Given passage:
--- Start ---
Wednesday, March 4, 2009

Mountains out of molehills

Seems to be a big deal in the media over Rush Limbaugh saying in his speech to CPAC last week that he would like to see Obama fail. I understand him perfectly. He said he hopes the president's socialist policies fail. So calm down all you liberals, it wasn't a personal attack.

And it seems that Michael Steele, chairman of the Republican National Committee, didn't really understand the question he was asked about this. First of all, everyone has been taking Rush's comments out of context, and second, Rush Limbaugh doesn't really make Republican policy. He may be a powerful influence over it, but he doesn't write the platform.

Nice diversion, though, when the only other thing to think about is the USA collapsing.

Really strange.... I watched Rush's speech. And only hours before, I'd been on the internet and came across a little political poll. One of the questions on the poll was: Do you want to see the President fail? You had to answer yes or no.

I thought about this for a long time. I don't want to see the president fail, not on a personal level. In an odd way, I feel sorry for him. I think he got pushed into office -- who else did the Democrats have? -- before he was ready to take on the job. And he's not going to get another chance after this one. Too bad.

Think I mentioned before, being a resident of Illinois, I may have become aware of Barack Obama a little ahead of non-Illinoisans. He's very charismatic, extremely likable. I've been a political activist -- but not anymore -- and recognized within him immediately a really viable political candidate. And he's always been a Democrat, and I am not (not a Republican, either), so I've never agreed with his views. He's just extremely personable. You want to like him.

However, I think the Democrats have wasted Obama. He's too inexperienced. He should have spent a little more time in the Senate. That might have helped. But from the moment he was elected to the Senate, he was out on the campaign trail. And he's young. I believe he was just testing the waters in 2008, with a plan to really go after the presidential nomination in 2012. But who else did the Democrats have? And Obama is so very affable.

The very fact that he believes he can simply carry on with his own agenda in the face of a national disaster is evidence of his inexperience and even naivete. He's not black so much as he's green.

George W. Bush didn't go to the White House hoping to get into a nightmarish tangle with a bunch of crazy islamic terrorists -- no matter what the loonies on the left say. I think "W" was hoping to contribute something more positive to the nation.

But then catastrophe intervened. I had been at an international trade show at McCormick Place, Chicago, for four days prior to 9/11. That Tuesday morning, I didn't have to go down there again, so I slept in a bit. When I got up, I put on a pot of coffee, sat down in the living room, and switched on the TV.

What flickered across the screen was a pair of talking heads with this screen behind them. I thought they were reviewing an Arnold Schwarzenegger movie. A building on fire.

I changed the channel. Hmmmm... same damn thing. The networks are such a bunch of buttheads. They run news at the same time, sports at the same time, ads at the same time....

I put on Court TV (now RealTV or something like that), and here's two more talking heads with the screen behind them with a building on fire.

What the hell?
--- End ---
Data lines:
--- Start ---
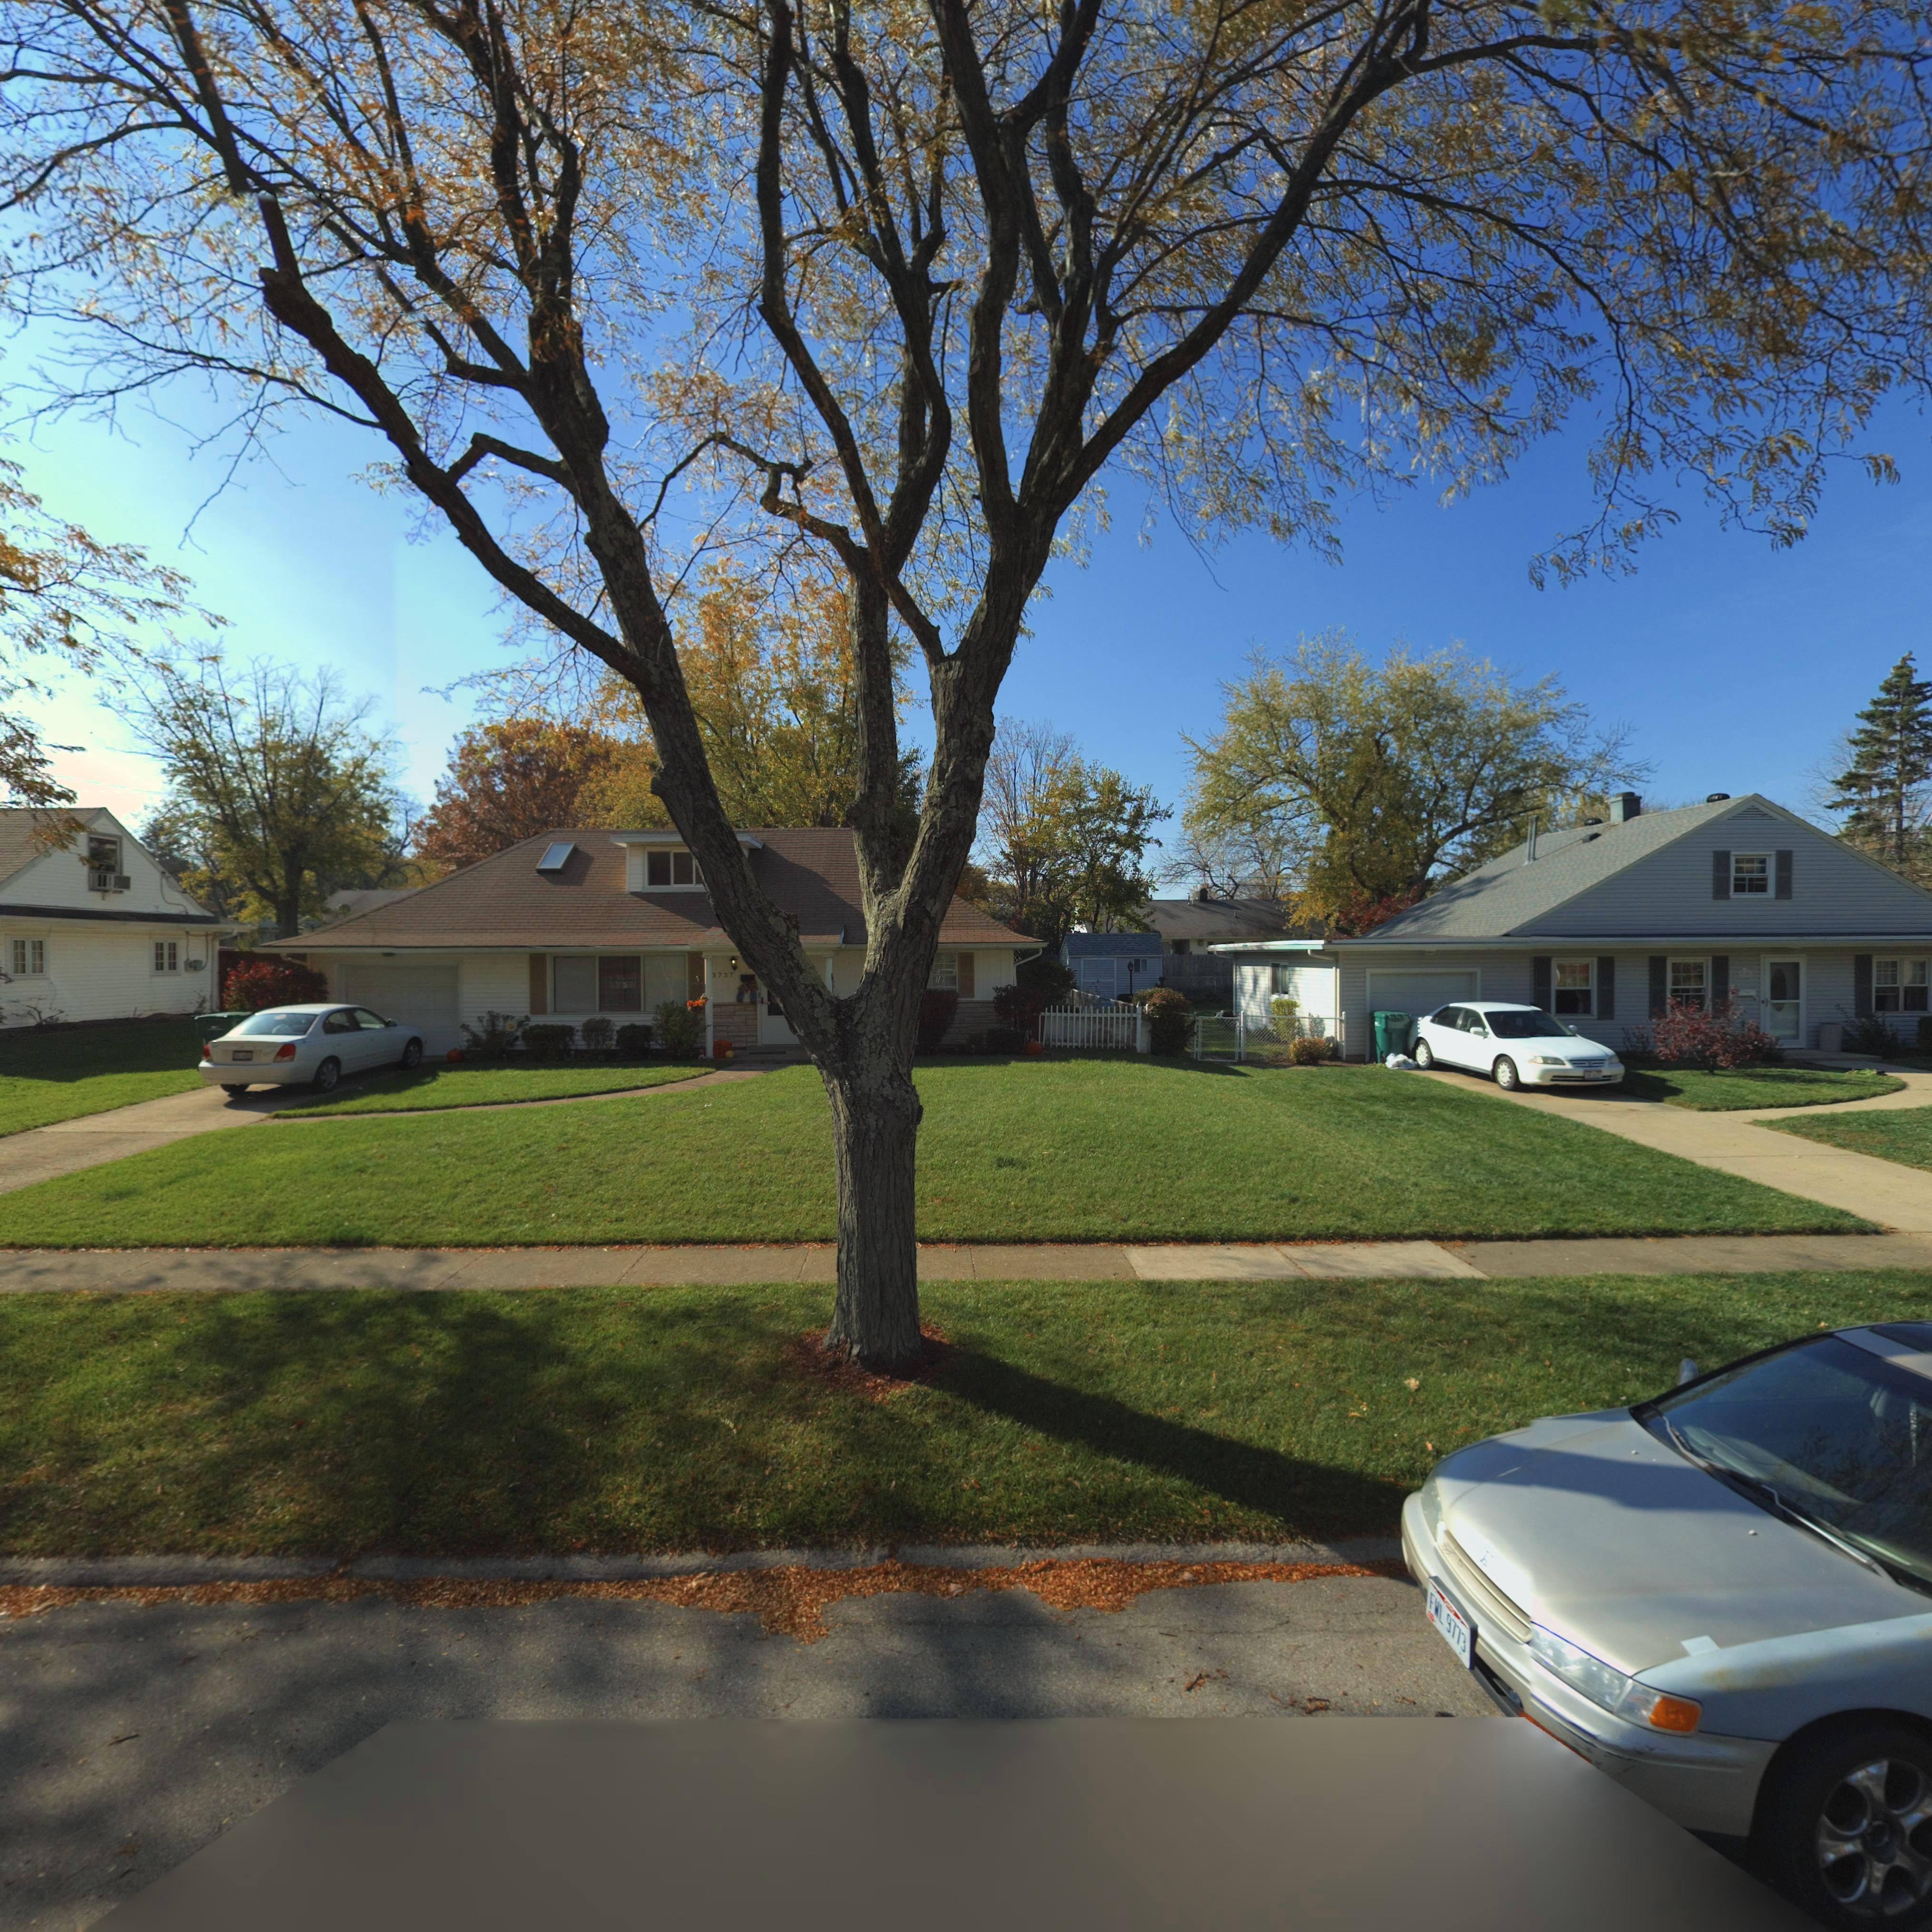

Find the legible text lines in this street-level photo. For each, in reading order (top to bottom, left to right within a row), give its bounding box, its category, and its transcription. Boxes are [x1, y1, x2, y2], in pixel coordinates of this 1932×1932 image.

[712, 972, 734, 978] StreetNumber: 3737
[1429, 1591, 1467, 1654] None: FWL*9773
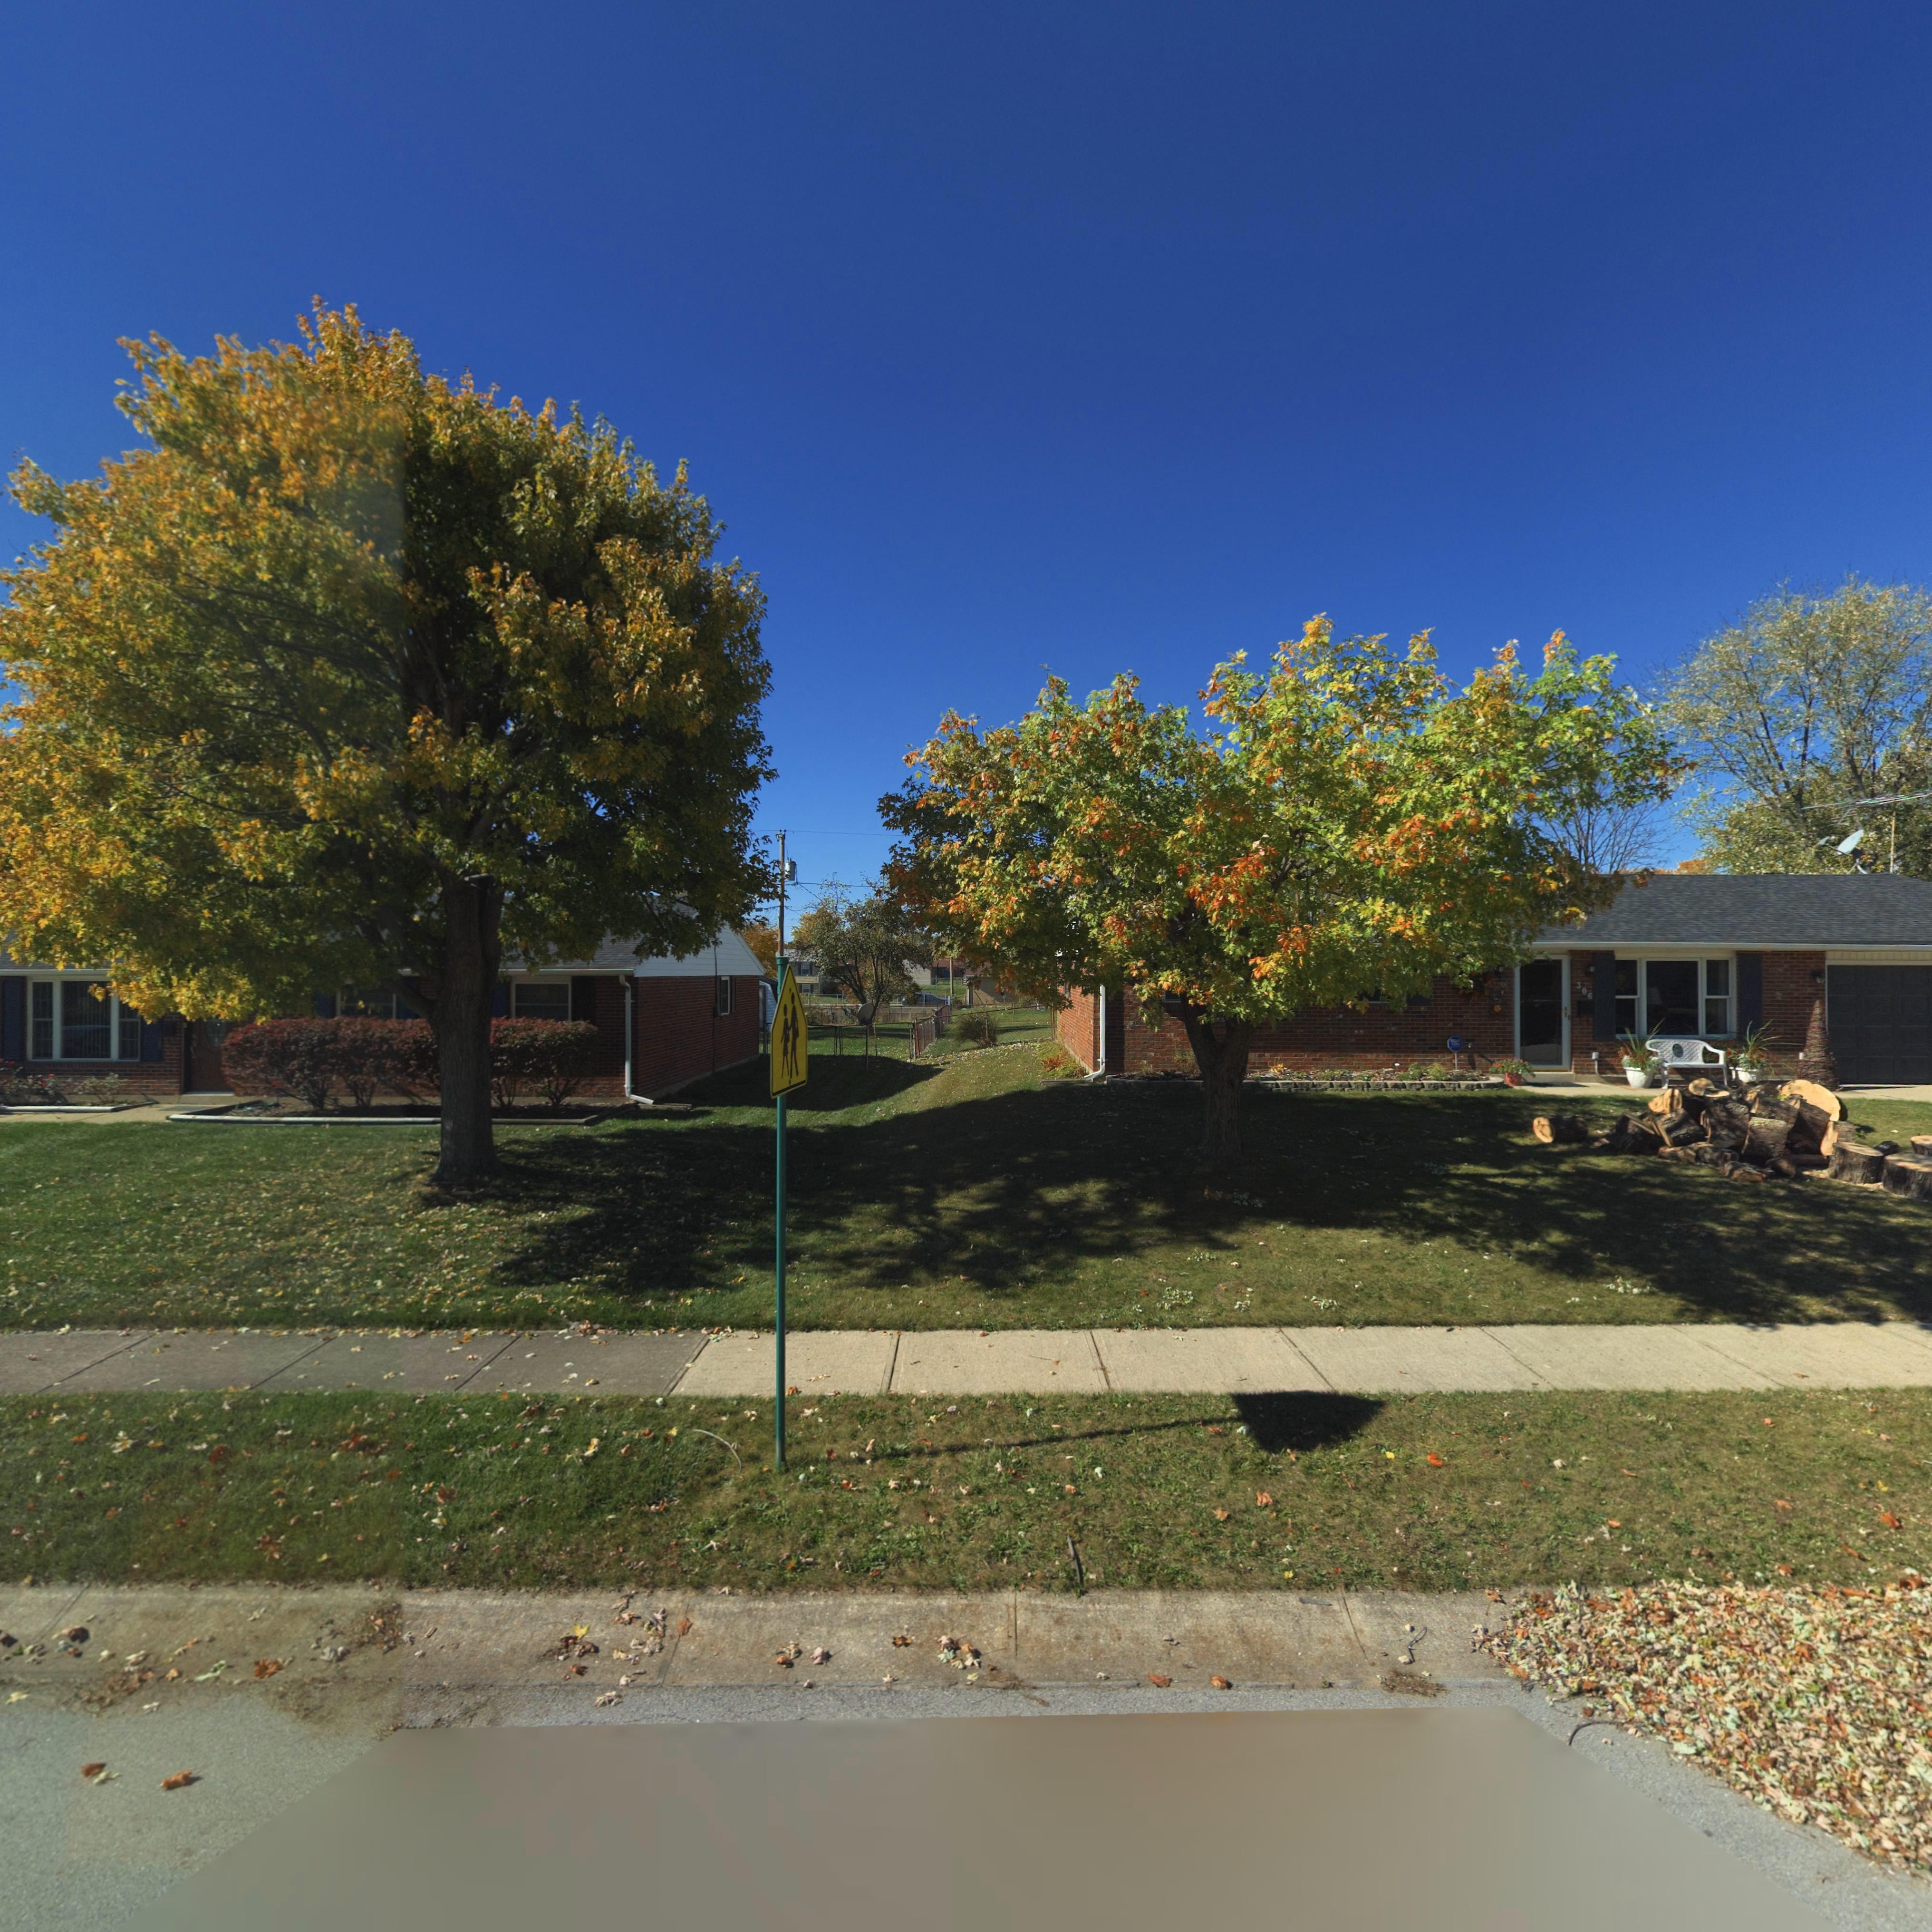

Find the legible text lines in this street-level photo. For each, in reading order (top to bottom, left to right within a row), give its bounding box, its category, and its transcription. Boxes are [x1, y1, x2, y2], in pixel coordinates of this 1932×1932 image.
--- End ---
To do:
[1] Answer from the post about Rush Limbaugh and Obama:
(a) What position does Michael Steele hold?
(b) In which state does the writer live?
(c) Where was the international trade show the writer attended before 9/11?
[2] Extend the post about Rush Limbaugh and Obama beyond its final line.
The material plays no role here.

Answers for the exercise:
[1]
(a) Chairman of the Republican National Committee
(b) Illinois
(c) McCormick Place, Chicago

[2]
So I turned up the sound and listened. They were speculating that a private plane had veered w-a-a-a-y off course somehow... And then:

"Oh my God, a second plane has just flown into the other tower...." And people looking like they wanted to cry.

I cried. I cried for days. All I could think about was being on that plane, going to California for a wedding or something, vacation, maybe Disneyland. Then here you are, way too low, following the course of the river, like being in a canyon, Jersey on the right, Manhattan on the left. Then this huge glass and steel structure looming up....

Well, contrary to some crackpots, I doubt "W" was behind that. I don't think he could foresee it. I think it drew him up short. He was talking to a grammar school class when he was notified, and if you look at his face, you see something like disbelief, then real pain that hardens into resolve. Yet he didn't skip a beat with the kids.

And on that morning, after it sunk in that, yeah, this was really happening, I called a friend of mine, and the first thing we both said to each other was, "I'm so damn glad Bush is president instead of Al Gore." It was just instinctive, but I'm still so damn glad Bush was president instead of Al Gore.

Bush loved America for whatever it is. Perhaps he lacked Gore's imagination, but Bush wasn't trying to turn the USA into his personal vision of Utopia. He valued the nation's strengths, accepted its failings, and wouldn't let anyone hurt us if he could help it. I got a very different vibe from Al Gore, like maybe he'd sell us out and sign the Kyoto Treaty so he'd be regarded as a mover-and-shaker on the relatively clueless and predatory international scene.

Anyway, Bush applied himself to the problem, gave it his full attention, and even if you don't agree with his response to it, at least he confronted it as an inescapable reality and tried to work through it.

Obama couldn't have foreseen the crash of the US economy. A few people did see it coming, but who believed them?

And Obama apparently still doesn't believe the crash is real, doesn't understand that the fate of the stock market has quite a bit to do with the fate of the nation, seems to think he can go on his merry way, spending non-existent money willy-nilly for heaven only knows what purpose.

He's not looking at reality.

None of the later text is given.